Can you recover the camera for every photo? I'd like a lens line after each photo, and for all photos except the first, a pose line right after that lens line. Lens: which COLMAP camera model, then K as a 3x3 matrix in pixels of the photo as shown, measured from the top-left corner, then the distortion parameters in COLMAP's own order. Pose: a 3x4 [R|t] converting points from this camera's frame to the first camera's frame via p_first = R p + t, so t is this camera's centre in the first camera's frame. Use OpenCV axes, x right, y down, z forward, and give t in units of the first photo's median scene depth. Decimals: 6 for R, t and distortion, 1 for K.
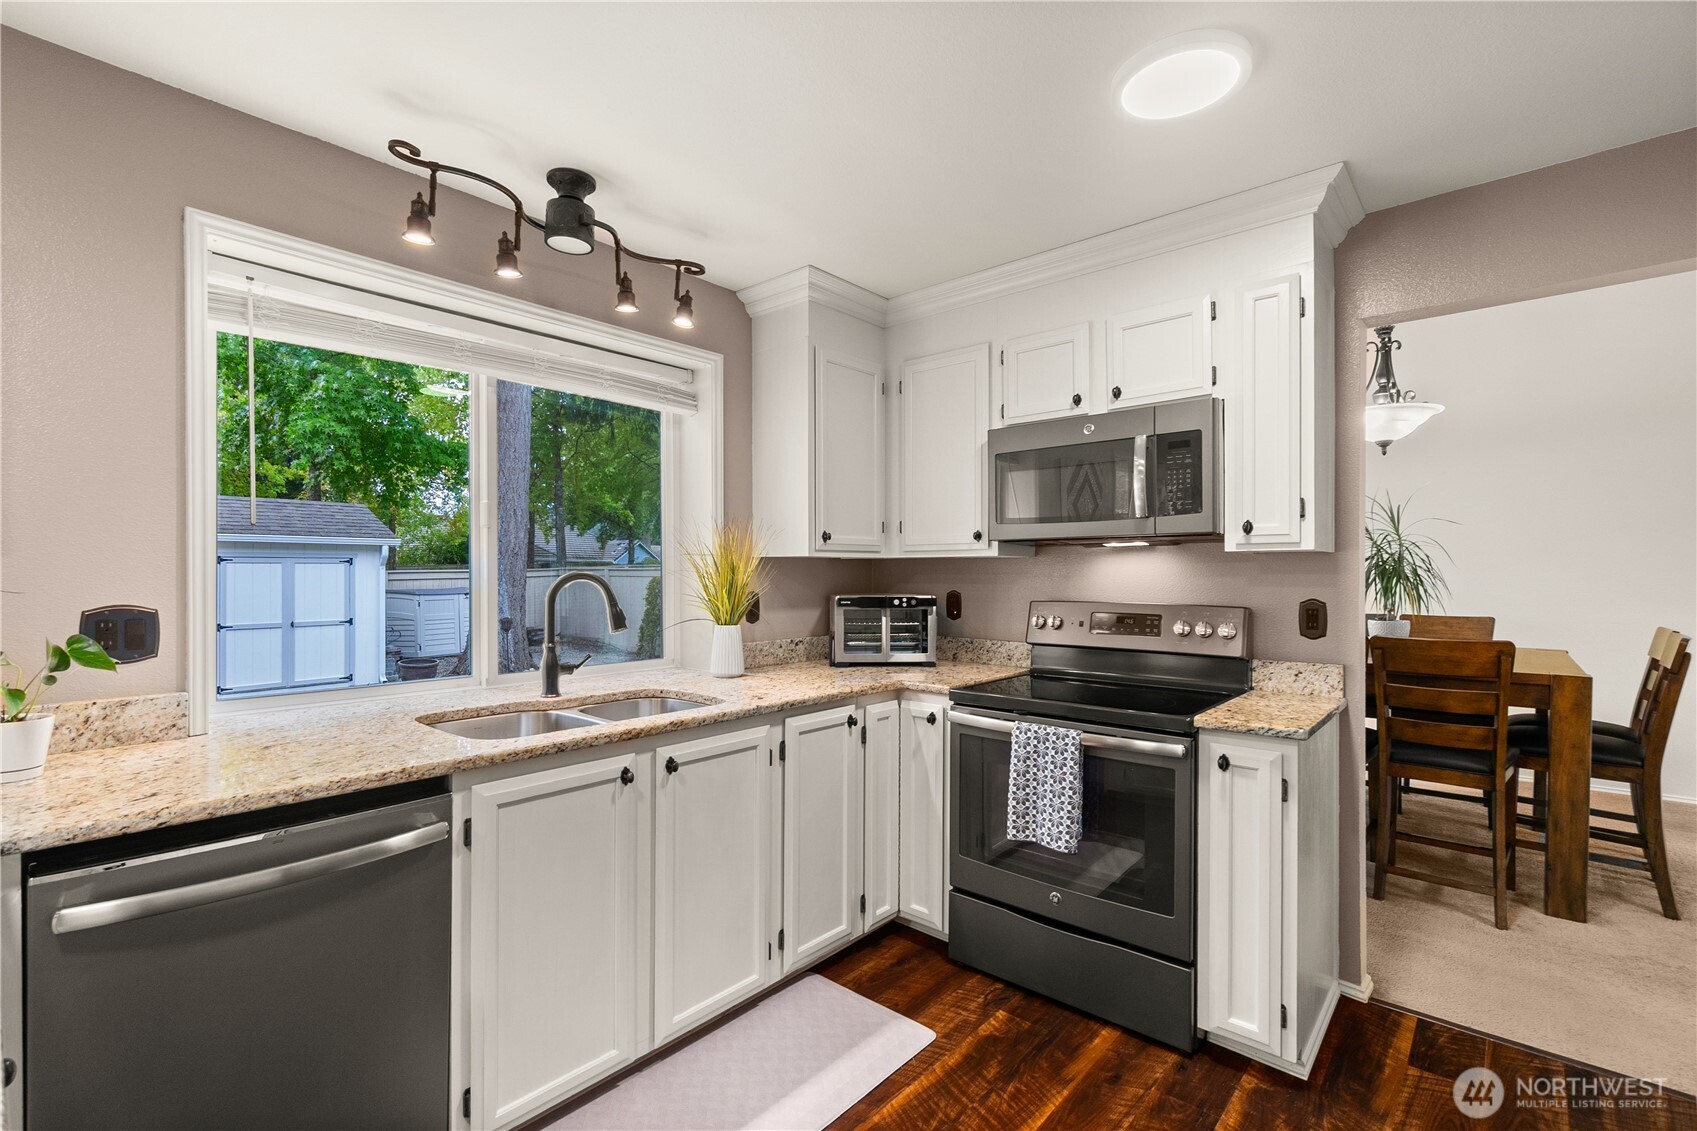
lens RADIAL K [[757.9, 0, 827.4], [0, 757.9, 574.8], [0, 0, 1]] dist [0.001523, 0.000121]
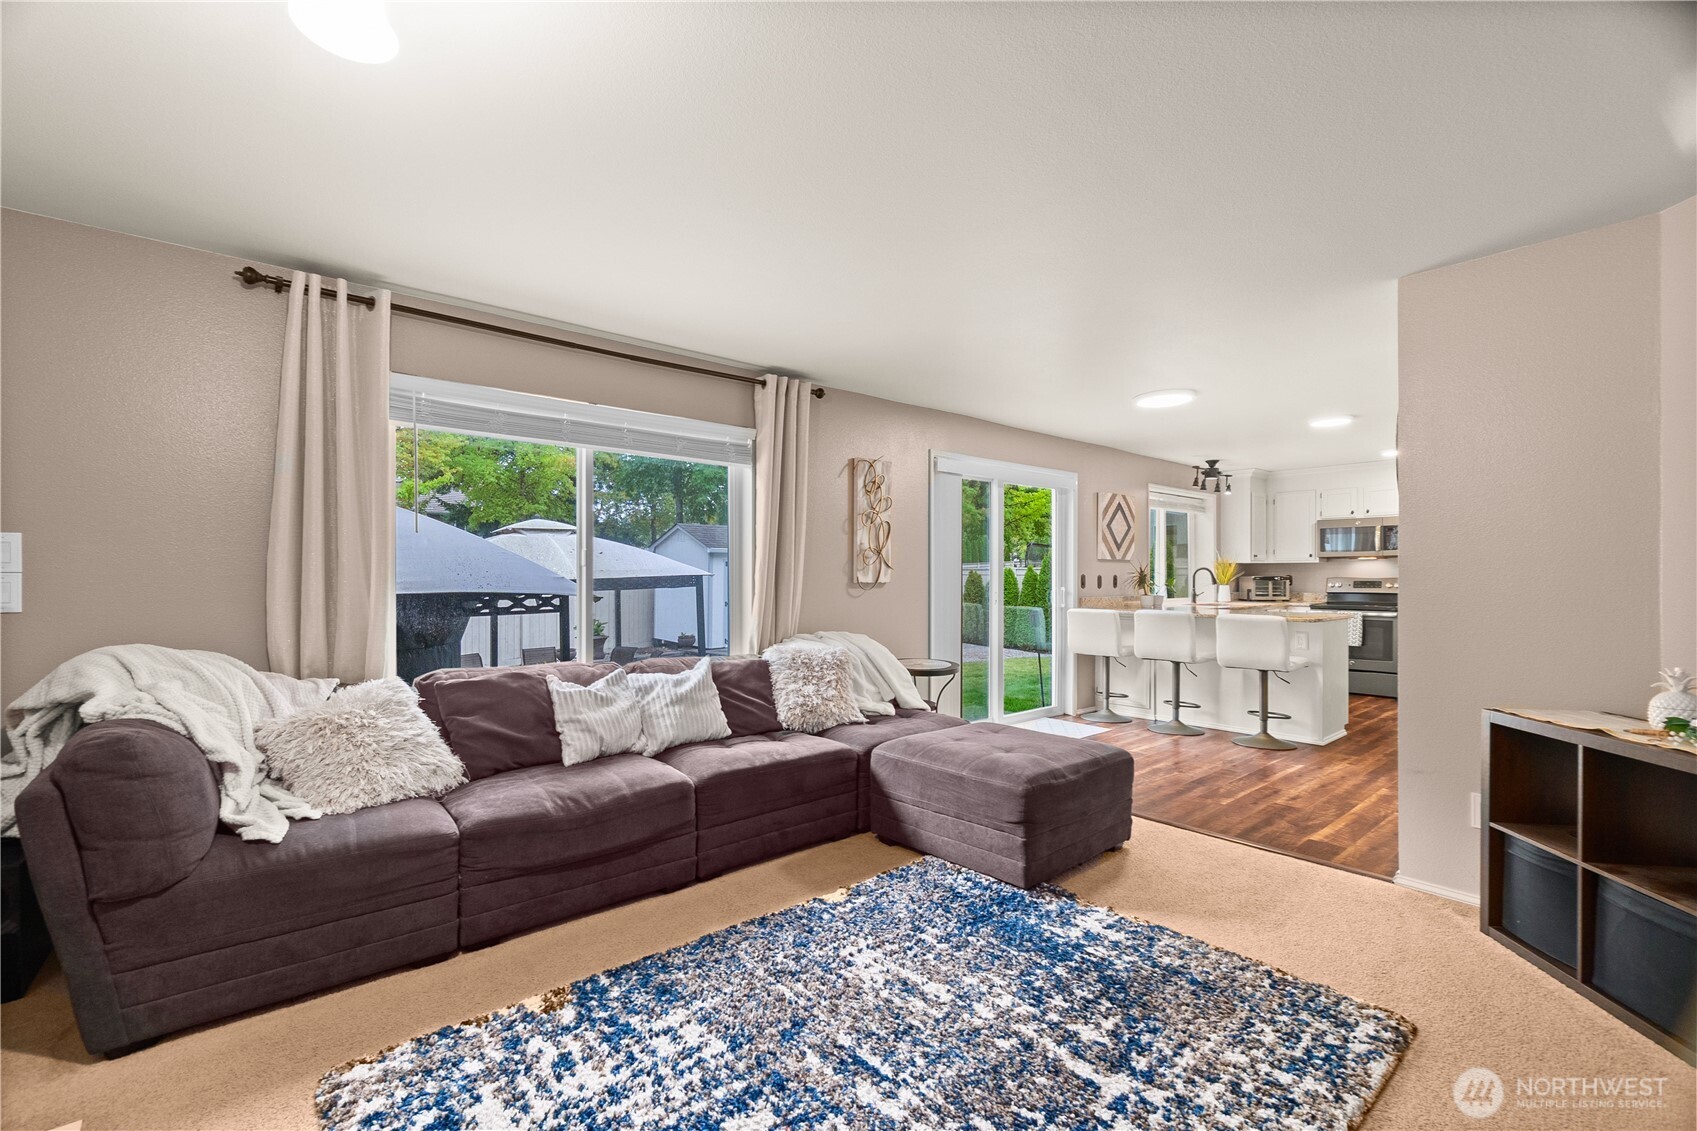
lens RADIAL K [[742.6, 0, 816.1], [0, 742.6, 580.2], [0, 0, 1]] dist [-0.000126, -0.000026]
pose [[0.990987, -0.000837, -0.133956, -1.453251], [0.001375, 0.999991, 0.003928, 0.034224], [0.133951, -0.004077, 0.990980, -2.334565]]
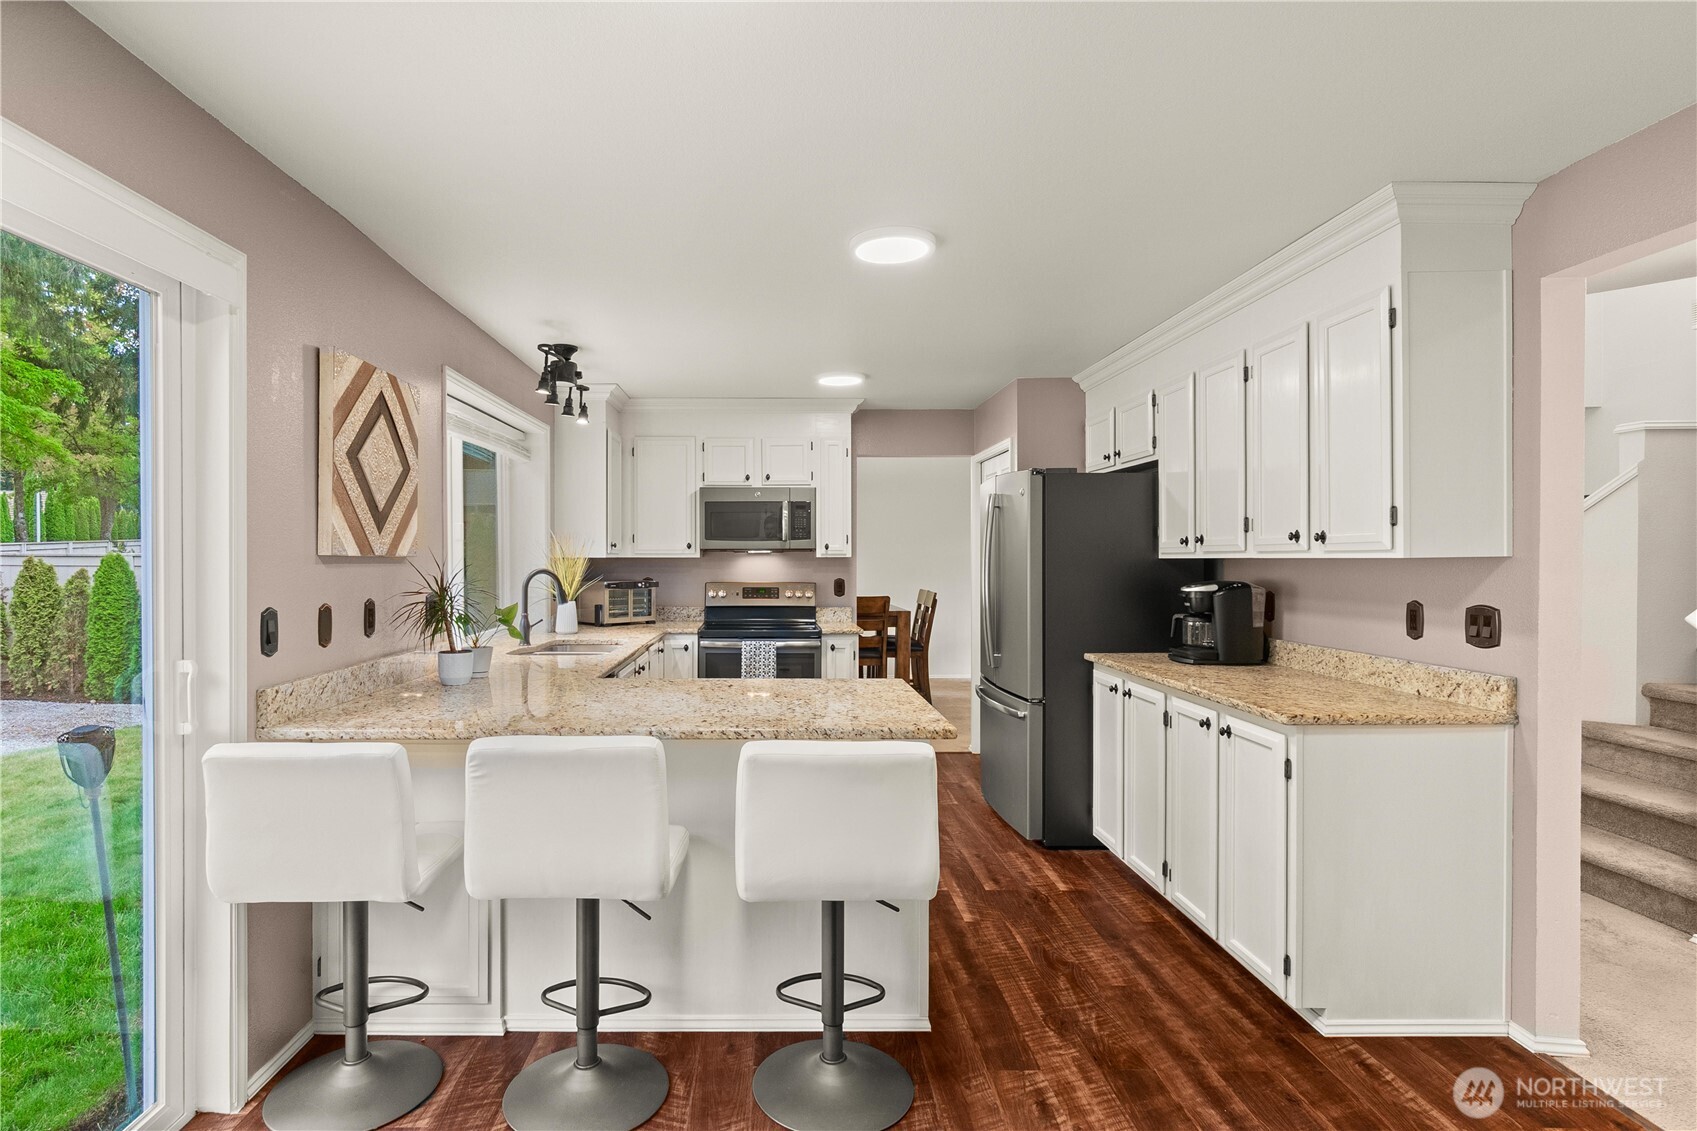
lens RADIAL K [[862.3, 0, 785.9], [0, 862.3, 561.8], [0, 0, 1]] dist [-0.002192, 0.000059]
pose [[0.730194, -0.003759, 0.683230, -1.097805], [0.001167, 0.999990, 0.004254, -0.024766], [-0.683239, -0.002309, 0.730191, -0.669883]]
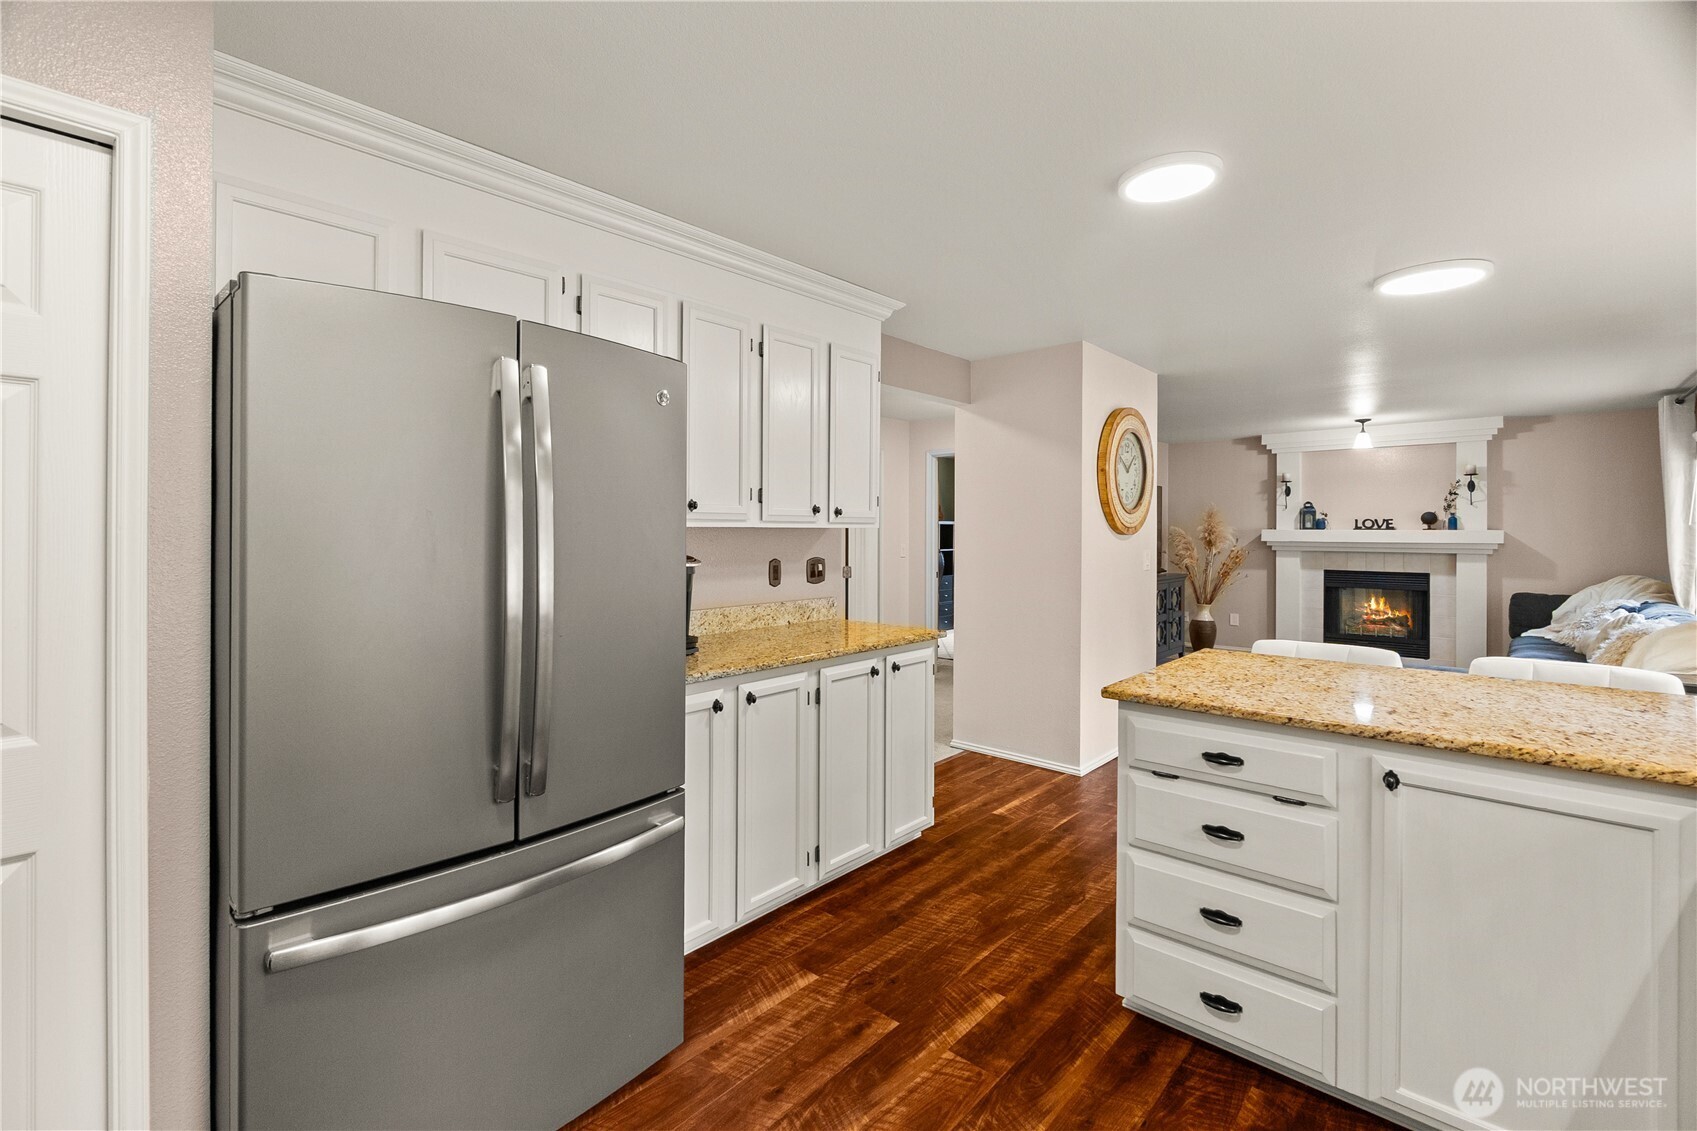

________________________________________

**Directions for this task**. Exclude all images and retype the data precisely.

**Solution for this problem**.
Can you recover the camera for every photo? I'd like a lens line after each photo, and for all photos except the first, a pose line right after that lens line. Lens: which COLMAP camera model, then K as a 3x3 matrix in pixels of the photo as shown, measured from the top-left corner, then the distortion parameters in COLMAP's own order. Pose: a 3x4 [R|t] converting points from this camera's frame to the first camera's frame via p_first = R p + t, so t is this camera's centre in the first camera's frame. Use OpenCV axes, x right, y down, z forward, and give t in units of the first photo's median scene depth. Decimals: 6 for R, t and distortion, 1 for K.
lens RADIAL K [[757.9, 0, 827.4], [0, 757.9, 574.8], [0, 0, 1]] dist [0.001523, 0.000121]
lens RADIAL K [[742.6, 0, 816.1], [0, 742.6, 580.2], [0, 0, 1]] dist [-0.000126, -0.000026]
pose [[0.990987, -0.000837, -0.133956, -1.453251], [0.001375, 0.999991, 0.003928, 0.034224], [0.133951, -0.004077, 0.990980, -2.334565]]
lens RADIAL K [[862.3, 0, 785.9], [0, 862.3, 561.8], [0, 0, 1]] dist [-0.002192, 0.000059]
pose [[0.730194, -0.003759, 0.683230, -1.097805], [0.001167, 0.999990, 0.004254, -0.024766], [-0.683239, -0.002309, 0.730191, -0.669883]]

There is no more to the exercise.